A Suffolk University/USA Today survey of likely voters released Tuesday found Trump leading Haley 2-1 — 63% to 35% — in the state where she served as governor from 2011 to 2017. (Haley stepped down from that office before the end of her final term to become Trump’s U.N. ambassador.)
Haley’s only hope of shaking up the race at this point may be external to the party — Trump faces 91 criminal charges, including ones stemming from his efforts to overturn the 2020 presidential election, which he lost. But even the possibility of jail time hasn’t shaken his hold on Republican voters and elected officials.
“The true ‘State’ of Nikki Haley’s campaign?” LaCivita and Wiles added in the memo. “Broken down, out of ideas, out of gas, and completely outperformed by every measure, by Donald Trump.”
Haley’s campaign is anything but out of gas, however.

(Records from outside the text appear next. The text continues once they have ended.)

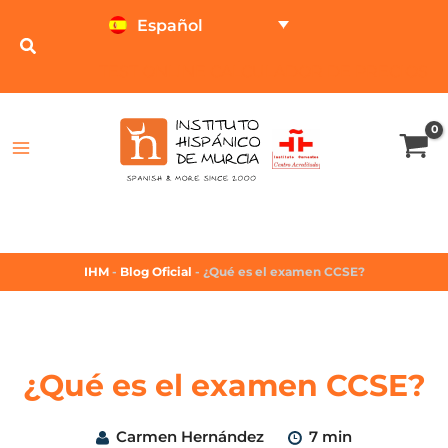
Español
TEST ONLINE
CALCULADOR DE PRECIOS
IHM
-
Blog Oficial
-
¿Qué es el examen CCSE?
¿Qué es el examen CCSE?
Carmen Hernández
7 min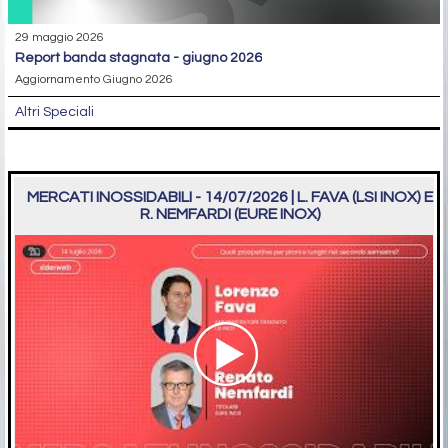
29 maggio 2026
report banda stagnata - giugno 2026
Aggiornamento Giugno 2026
Altri Speciali
MERCATI INOSSIDABILI - 14/07/2026 | L. FAVA (LSI INOX) E
R. NEMFARDI (EURE INOX)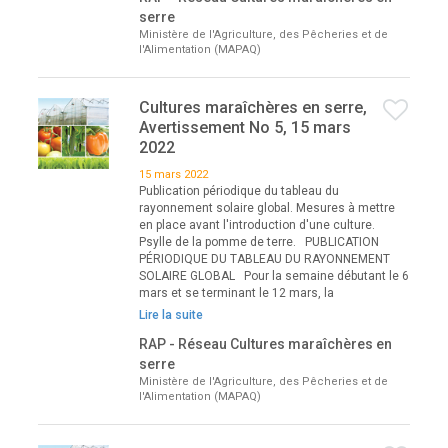
serre
Ministère de l'Agriculture, des Pêcheries et de
l'Alimentation (MAPAQ)
Cultures maraîchères en serre,
Avertissement No 5, 15 mars
2022
15 mars 2022
Publication périodique du tableau du
rayonnement solaire global. Mesures à mettre
en place avant l'introduction d'une culture.
Psylle de la pomme de terre. PUBLICATION
PÉRIODIQUE DU TABLEAU DU RAYONNEMENT
SOLAIRE GLOBAL Pour la semaine débutant le 6
mars et se terminant le 12 mars, la
Lire la suite
RAP - Réseau Cultures maraîchères en
serre
Ministère de l'Agriculture, des Pêcheries et de
l'Alimentation (MAPAQ)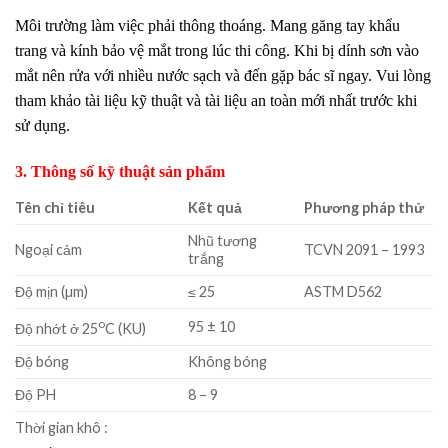
Môi trường làm việc phải thông thoáng. Mang găng tay khẩu
trang và kính bảo vệ mắt trong lúc thi công. Khi bị dính sơn vào
mắt nên rửa với nhiều nước sạch và đến gặp bác sĩ ngay. Vui lòng
tham khảo tài liệu kỹ thuật và tài liệu an toàn mới nhất trước khi
sử dụng.
3. Thông số kỹ thuật sản phẩm
Tên chỉ tiêu
Kết quả
Phương pháp thử
Nhũ tương
Ngoại cảm
TCVN 2091 – 1993
trắng
Độ mịn (µm)
≤ 25
ASTM D562
o
95 ± 10
Độ nhớt ở 25
C (KU)
Độ bóng
Không bóng
Độ PH
8 – 9
Thời gian khô :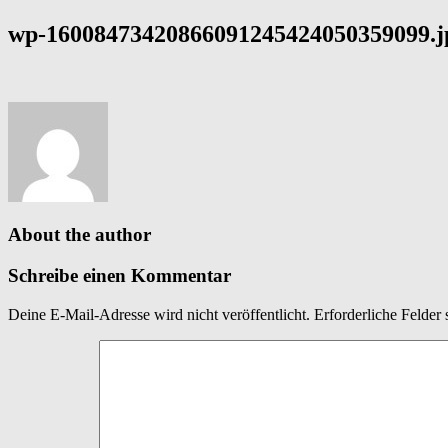
wp-16008473420866091245424050359099.j
About the author
Schreibe einen Kommentar
Deine E-Mail-Adresse wird nicht veröffentlicht.
Erforderliche Felder 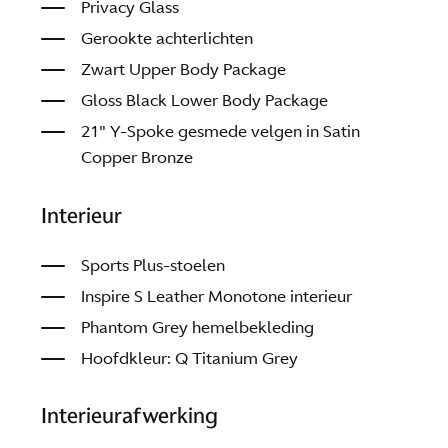
Privacy Glass
Gerookte achterlichten
Zwart Upper Body Package
Gloss Black Lower Body Package
21″ Y-Spoke gesmede velgen in Satin
Copper Bronze
Interieur
Sports Plus-stoelen
Inspire S Leather Monotone interieur
Phantom Grey hemelbekleding
Hoofdkleur: Q Titanium Grey
Interieurafwerking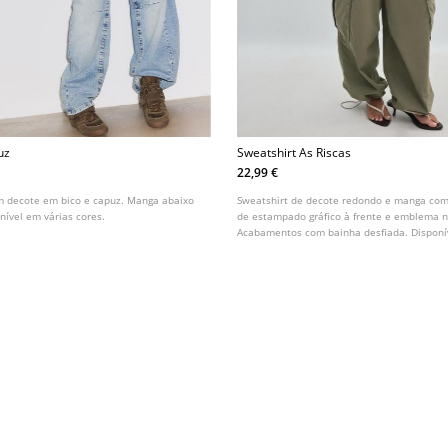
uz
Sweatshirt As Riscas
22,99 €
om decote em bico e capuz. Manga abaixo
Sweatshirt de decote redondo e manga co
nível em várias cores.
de estampado gráfico à frente e emblema 
Acabamentos com bainha desfiada. Disponí
cores.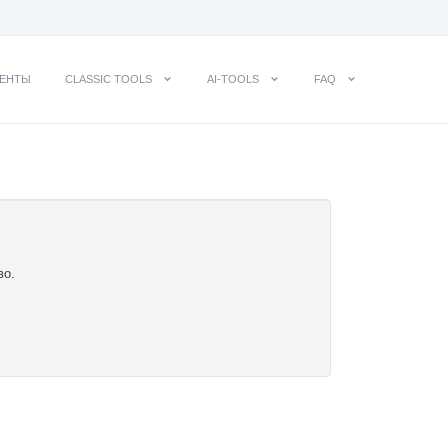
ЕНТЫ
CLASSIC TOOLS
AI-TOOLS
FAQ
во.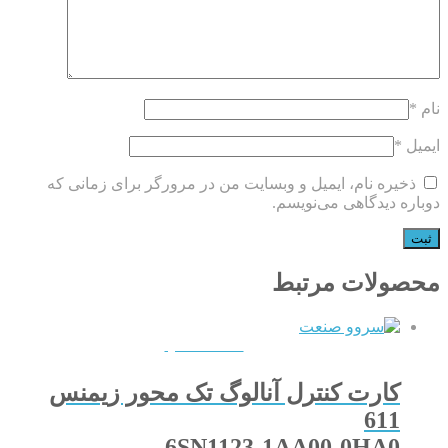
نام
*
ایمیل
*
ذخیره نام، ایمیل و وبسایت من در مرورگر برای زمانی که
دوباره دیدگاهی می‌نویسم.
محصولات مرتبط
QUICKVIEW
کارت کنترل آنالوگ تک محور زیمنس
611
6SN1123-1AA00-0HA0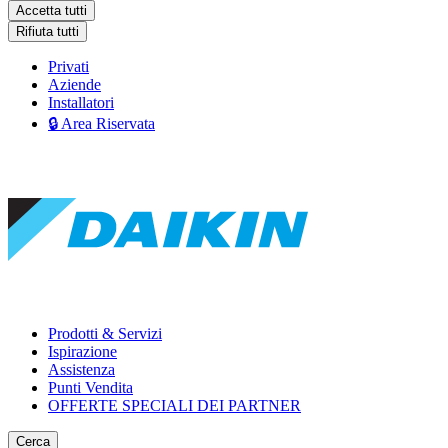
Accetta tutti
Rifiuta tutti
Privati
Aziende
Installatori
🔒 Area Riservata
Prodotti & Servizi
Ispirazione
Assistenza
Punti Vendita
OFFERTE SPECIALI DEI PARTNER
Cerca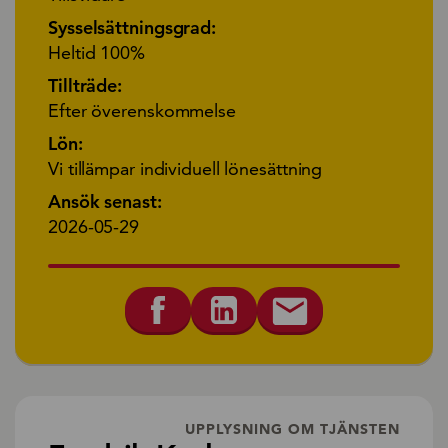
Sysselsättningsgrad:
Heltid 100%
Tillträde:
Efter överenskommelse
Lön:
Vi tillämpar individuell lönesättning
Ansök senast:
2026-05-29
UPPLYSNING OM TJÄNSTEN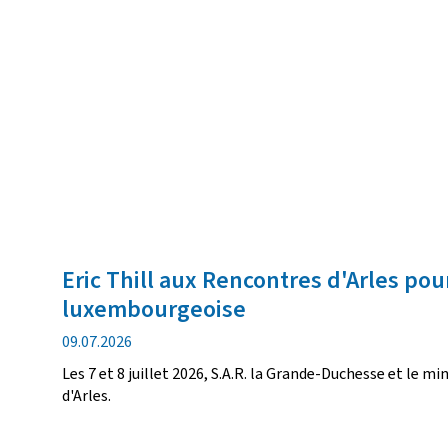
Eric Thill aux Rencontres d'Arles pou
luxembourgeoise
date
09.07.2026
de
Les 7 et 8 juillet 2026, S.A.R. la Grande-Duchesse et le mi
publication
d'Arles.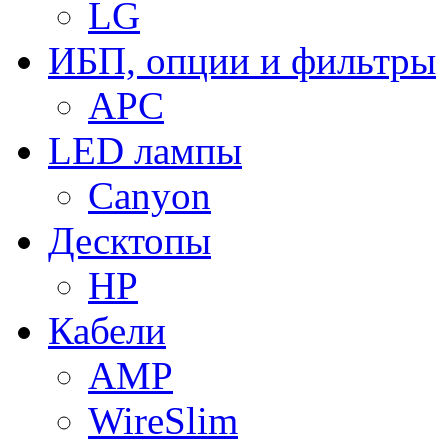
LG
ИБП, опции и фильтры
APC
LED лампы
Canyon
Десктопы
HP
Кабели
AMP
WireSlim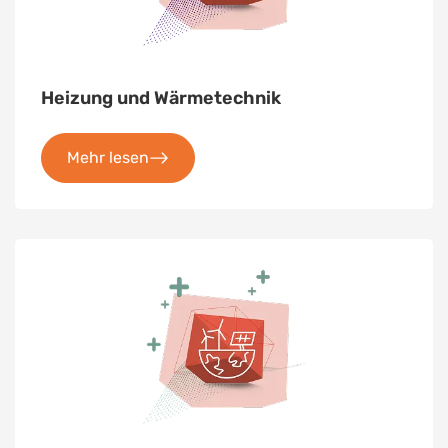
Heizung und Wärmetechnik
Mehr lesen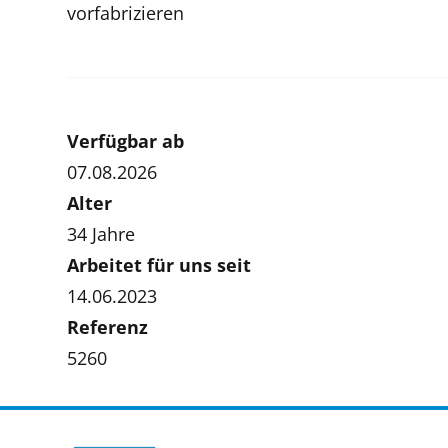
vorfabrizieren
Verfügbar ab
07.08.2026
Alter
34 Jahre
Arbeitet für uns seit
14.06.2023
Referenz
5260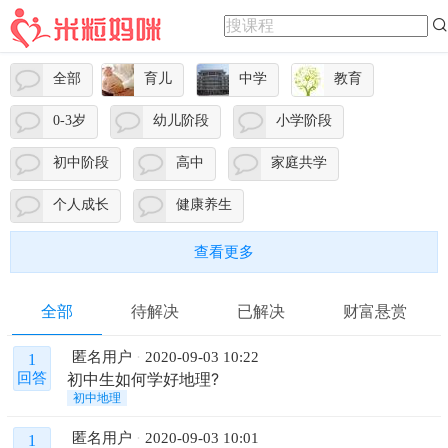
全部
育儿
中学
教育
0-3岁
幼儿阶段
小学阶段
初中阶段
高中
家庭共学
个人成长
健康养生
查看更多
全部
待解决
已解决
财富悬赏
匿名用户
2020-09-03 10:22
1
初中生如何学好地理?
回答
初中地理
匿名用户
2020-09-03 10:01
1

She raised $17 million last quarter, just $2 million shy of Trump’s $19 million haul in the same time period. She has a solid $14 million cash on hand and a big fundraising swing planned in Super Tuesday primary states in the coming weeks.
And all of Haley’s cash will allow her to continue a campaign denying Trump access to the big checks available to his likely Democratic opponent. President Joe Biden, who has formed joint fundraising committees with the Democratic National Committee and state Democratic parties to collect up to $929,600 from a single donor. Until he clinches the nomination, Trump is limited to the normal federal limit of $3,300.
Biden announced on Tuesday he raised $42 million in January and has $130 million on hand. Trump and Haley have yet to announce their January fundraising.
“People have a right to have their voices heard, and they deserve a real choice,” Haley said on Tuesday. “Not a Soviet-style election where there’s only one candidate and gets 99% of the vote.
“We don’t anoint kings in this country,” she continued. “We have elections and Donald Trump of all people should know we don’t rig elections.”